Thomas Ligotti
Here’s something special for the Ligotti fans among us (and I know there are a lot of you reading this): Sławomir Wielhorski’s interview with Tom is now reprinted here at The Teeming Brain and available for your free reading and enjoyment. The interview was first published in Poland. Then the English version made its initial appearance last year in Born to Fear: Interviews with Thomas Ligotti, which, as many of you are already aware, I edited for Subterranean Press. This is actually the interview that gave the book its title, drawn from Tom’s response to the first question, so I’m very pleased to present it to you.
I’m also pleased to announce that the version published here includes “bonus material” in the form of a question and answer that were edited out of the interview’s original published appearances, and that are made available here for the first time.
Here’s a sample:
Sławomir Wielhorski: Could you tell us what triggered your interest in the horror genre and what influence it had on your life and literary output?

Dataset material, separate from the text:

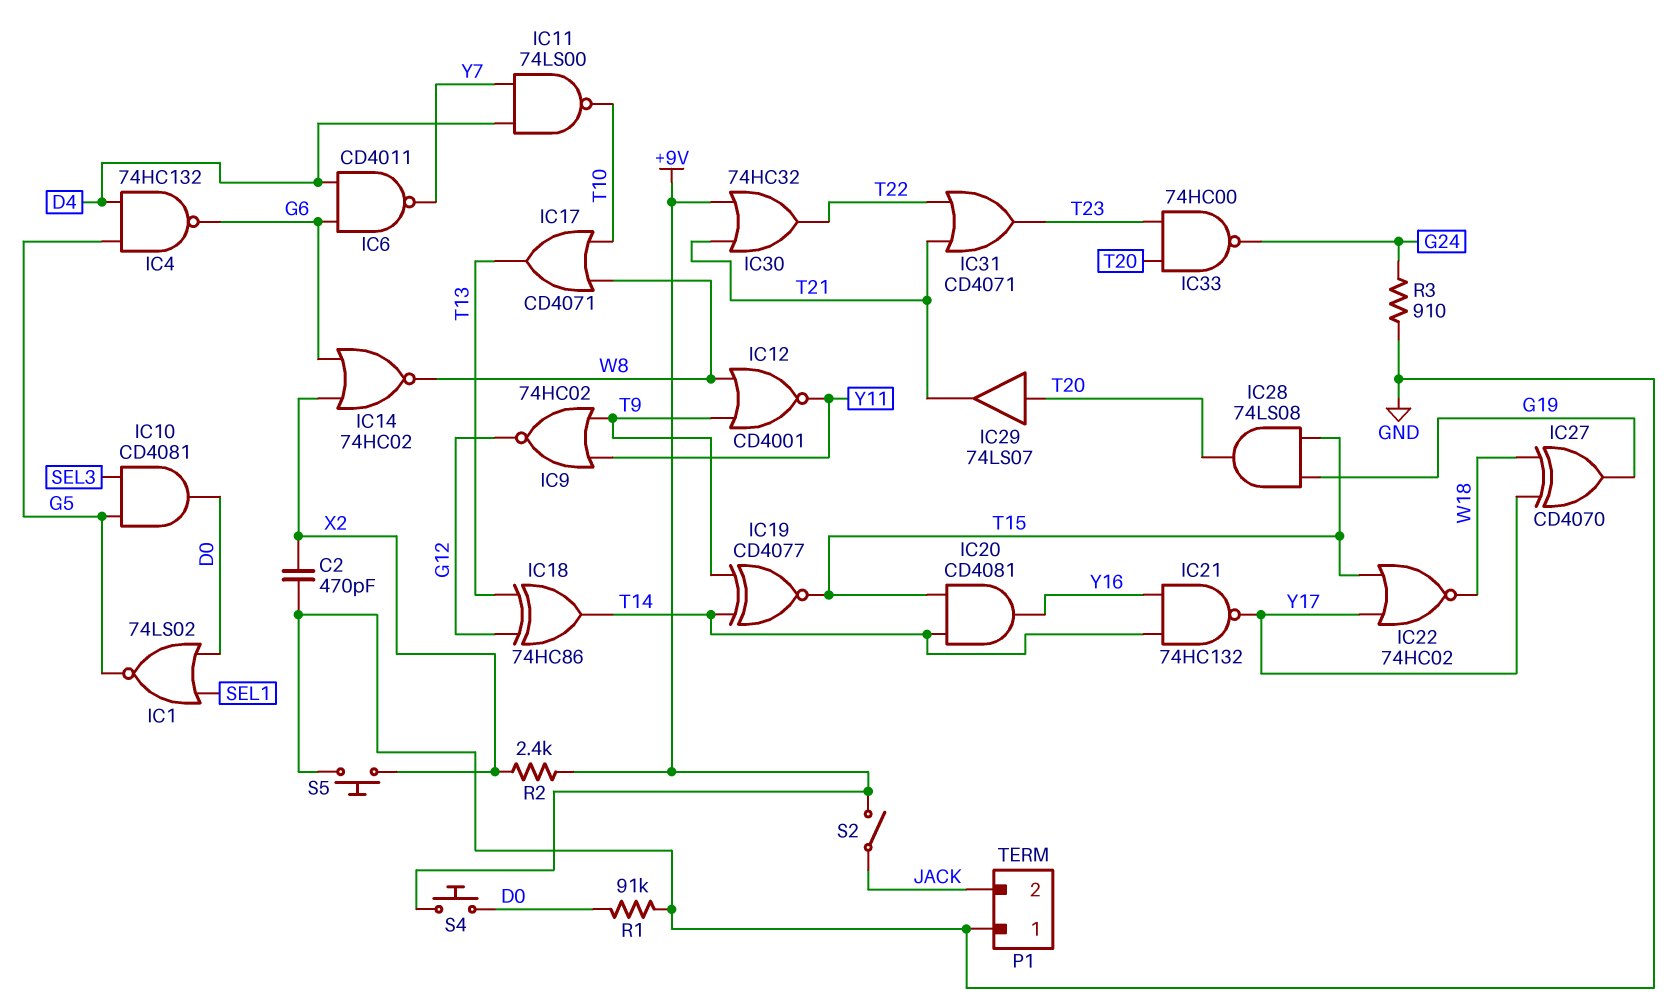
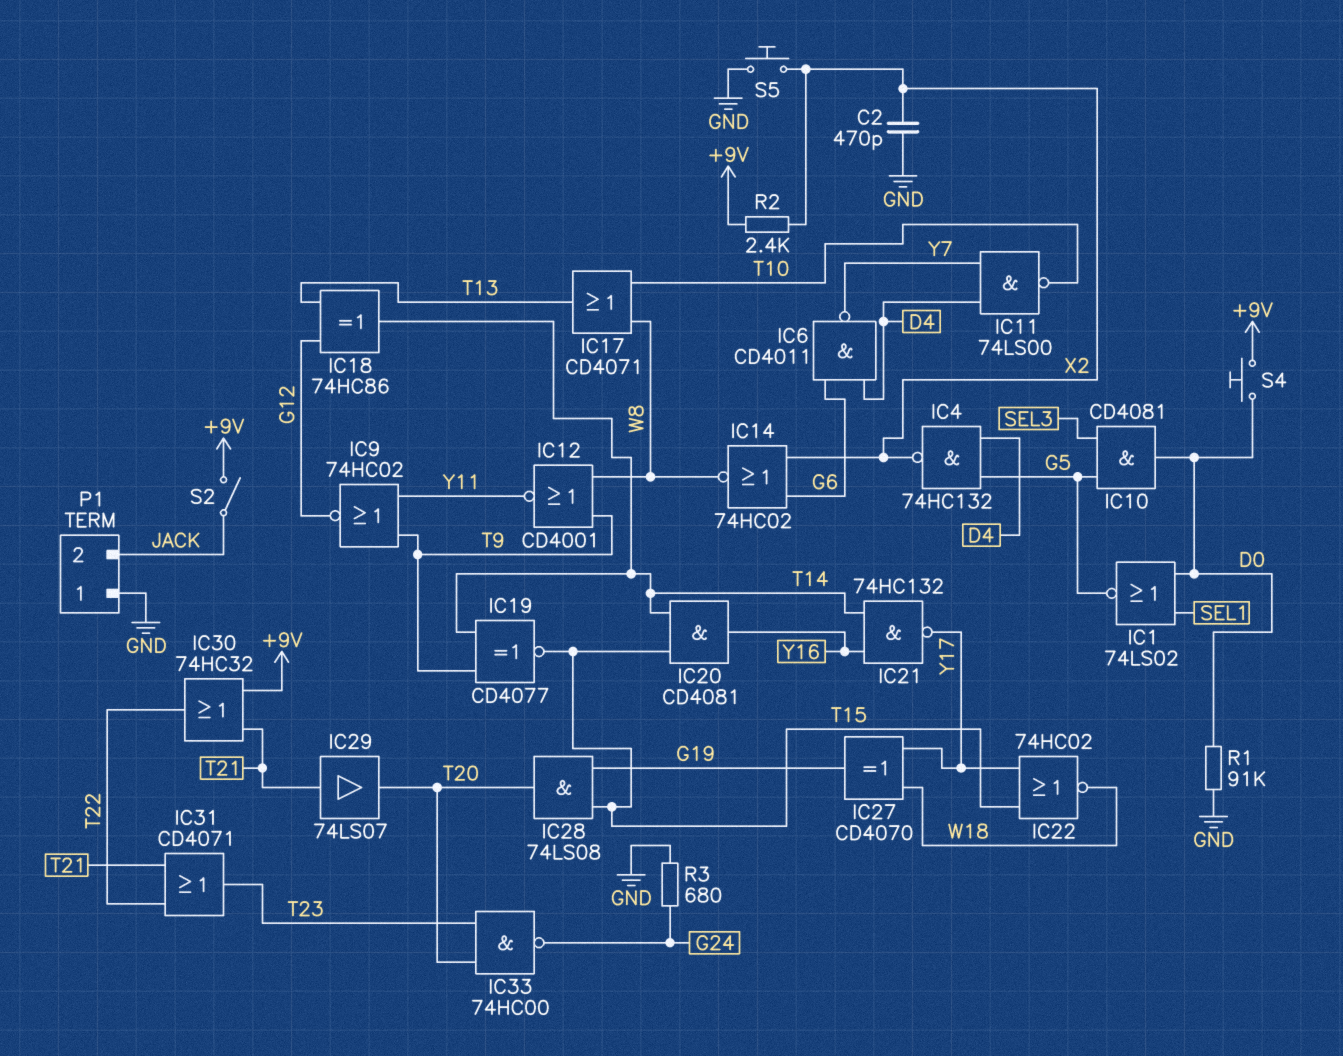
IC4: NAND 74HC132 (in D4, in G5, out G6) -> NAND 74HC132 (in D4, in G5, out X2)
IC29: buffer 74LS07 (in T20, out T21) -> buffer 74LS07 (in T21, out T20)
R3: 910 (G24, GND) -> 680 (G24, GND)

Thomas Ligotti: I was born to fear. It’s as plain as that. As the narrator of my short novel My Work Is Not Yet Done writes, “I have always been afraid.” If I ever wrote an autobiography, I would begin with the same sentence. In my opinion, everyone is some kind of fluke, an accident of biology and environment. We are randomly generated, arbitrarily conditioned flukes. And the kind of fluke I am is one that is born to fear. I don’t know how much of my fear is derived from genetics and how much from life experience. But the upshot is that I was born to fear, that is, by all laws of cause and effect, if you believe these have any purchase upon who we are — as do many psychologists — that was my destiny. Naturally, then, I was attracted to things that instilled fear in me, a paradoxical means of handling my fear but one that is not uncommonly employed by those who have been born to fear. Can anyone doubt that Poe was born to fear, or that Lovecraft was born to fear? They may also have been born to other things, but primarily they were born to fear. Almost everyone who writes or reads horror stories was born to fear. It only makes sense that this is the case.